---
title: "Los Alamos"
slug: "los-alamos"
board: "6×6"
players: "2"
parent: "moddable-chess"
order: 31
win: "Checkmate"
special: "First computer chess (1956). 6x6 board, no Bishops, no castling."
---

## Los Alamos

The first chess variant ever played by a computer (1956, MANIAC I at Los Alamos National Laboratory). A 6×6 board with no Bishops and no castling.


{{svg:los-alamos-board.svg "Los Alamos Chess — starting position (6×6)"}}

### Setup

**Board:** 6×6 (six files, six ranks).

**Setup (FEN):** `rnqknr/pppppp/6/6/PPPPPP/RNQKNR`

Each side: Rook, Knight, Queen, King, Knight, Rook (+ 6 pawns).

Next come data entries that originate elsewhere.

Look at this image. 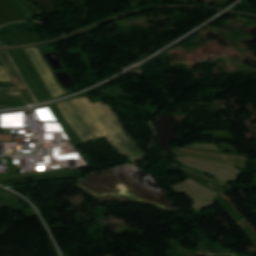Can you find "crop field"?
Listing matches in <instances>:
<instances>
[{
    "instance_id": "obj_1",
    "label": "crop field",
    "mask_w": 256,
    "mask_h": 256,
    "mask_svg": "<svg viewBox=\"0 0 256 256\" xmlns=\"http://www.w3.org/2000/svg\"><path fill=\"white\" fill-rule=\"evenodd\" d=\"M70 102L87 123L96 138L105 136L123 156H128V162H134L145 156L133 139L126 133L118 116L104 101L92 104L89 99L80 98ZM57 106L60 108L65 120L84 143L94 140L92 134L68 102L58 103ZM115 122L121 130L116 126Z\"/></svg>"
},
{
    "instance_id": "obj_2",
    "label": "crop field",
    "mask_w": 256,
    "mask_h": 256,
    "mask_svg": "<svg viewBox=\"0 0 256 256\" xmlns=\"http://www.w3.org/2000/svg\"><path fill=\"white\" fill-rule=\"evenodd\" d=\"M26 52L49 88L53 98L66 94V92L60 88L61 86L59 87L57 84L53 73L48 68L44 58L40 55L39 50L37 48H30L26 49Z\"/></svg>"
},
{
    "instance_id": "obj_3",
    "label": "crop field",
    "mask_w": 256,
    "mask_h": 256,
    "mask_svg": "<svg viewBox=\"0 0 256 256\" xmlns=\"http://www.w3.org/2000/svg\"><path fill=\"white\" fill-rule=\"evenodd\" d=\"M0 59L3 61L8 73L10 74L14 84L18 87L20 90L22 96L29 95V92L27 91L26 87L22 83L20 77L18 76L13 64L10 62L4 51H0Z\"/></svg>"
},
{
    "instance_id": "obj_4",
    "label": "crop field",
    "mask_w": 256,
    "mask_h": 256,
    "mask_svg": "<svg viewBox=\"0 0 256 256\" xmlns=\"http://www.w3.org/2000/svg\"><path fill=\"white\" fill-rule=\"evenodd\" d=\"M6 53H7V55L9 56L10 60L12 61V63L15 65V67H16V69H17V71H18V73H19V75H20L22 81L24 82L25 86H26L27 89L29 90V92H30V94H31V96H32V98H33V100L35 101V103H37L38 101L35 99L34 95L32 94L30 88L28 87V85H27V83H26V81H25L23 75L21 74L19 68H18L17 65L15 64V62H14L12 56L10 55L9 51H6Z\"/></svg>"
},
{
    "instance_id": "obj_5",
    "label": "crop field",
    "mask_w": 256,
    "mask_h": 256,
    "mask_svg": "<svg viewBox=\"0 0 256 256\" xmlns=\"http://www.w3.org/2000/svg\"><path fill=\"white\" fill-rule=\"evenodd\" d=\"M0 95H20L16 88H0Z\"/></svg>"
},
{
    "instance_id": "obj_6",
    "label": "crop field",
    "mask_w": 256,
    "mask_h": 256,
    "mask_svg": "<svg viewBox=\"0 0 256 256\" xmlns=\"http://www.w3.org/2000/svg\"><path fill=\"white\" fill-rule=\"evenodd\" d=\"M0 81H12L3 66H0Z\"/></svg>"
}]
</instances>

No Bishops.

### Rules

- Standard chess movement for all pieces (Rooks, Knights, Queen, King, Pawns).
- No Bishops exist in this variant.
- No castling.
- Pawns move one square forward only (no double-step from starting rank).
- No en passant (since there's no double-step).
- Pawns promote on the far rank to Queen, Rook, or Knight (no Bishop promotion since Bishops don't exist).

### Win Condition

Checkmate or stalemate the opponent (stalemate is a loss in Los Alamos rules).

### Strategy

Without Bishops, there are no long-range diagonal attackers. Knights become relatively more powerful since the board is smaller (fewer moves to cross). The Queen is overwhelmingly strong on a 6×6 board — trade it only for the opposing Queen. Games are short and tactical. The smaller board means Kings have fewer escape squares, making endgame mating patterns easier.

### Attribution

Paul Stein and Mark Wells, Los Alamos National Laboratory, 1956. Public domain.